• EXTRACT TO READ
--- START ---

Microsoft preps its government cloud
Connecting state and local government leaders
Microsoft aims to make its government-centric cloud as close to the commercial version of Azure as possible, while offering security assurances such as the FedRAMP seal of approval.
Microsoft aims to make its government-centric cloud as close to the commercial version of Azure as possible, while offering security assurances such as the FedRAMP seal of approval.
The Windows Azure U.S. Government Cloud, plans for which were announced in October, took a step closer to availability earlier this month when Microsoft announced that “private previews” of the service were getting underway.
The company said it is working with customers to “identify the workloads that best meet their key scenarios,” noting that a limited public preview will follow the private previews. Microsoft’s government-only cloud is expected to launch this calendar year.

--- END ---

• MATERIAL SHOWN

--- START ---

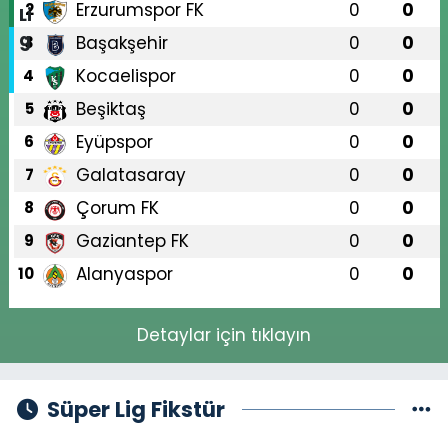
Erzurumspor FK
0
0
2
Başakşehir
0
0
3
Kocaelispor
0
0
4
Beşiktaş
0
0
5
Eyüpspor
0
0
6
Galatasaray
0
0
7
Çorum FK
0
0
8
Gaziantep FK
0
0
9
Alanyaspor
0
0
10
Detaylar için tıklayın
Süper Lig Fikstür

--- END ---

• TASK
Please explain, using the Microsoft government cloud article, why the Windows Azure U.S. Government Cloud took a step closer to availability earlier this month.

• TASK ANSWER
It took a step closer because Microsoft announced that "private previews" of the service were getting underway.